### STUDY MATERIAL
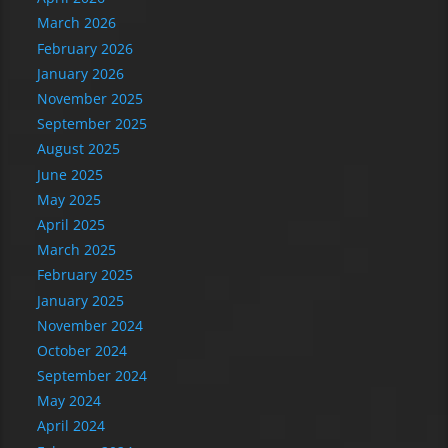
March 2026
February 2026
January 2026
November 2025
September 2025
August 2025
June 2025
May 2025
April 2025
March 2025
February 2025
January 2025
November 2024
October 2024
September 2024
May 2024
April 2024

### WHAT TO DO
Please return only the lines from the one with "November 2024" through the end of the listing, each exactly as written, first and last included.

### SOLVED EXERCISE
November 2024
October 2024
September 2024
May 2024
April 2024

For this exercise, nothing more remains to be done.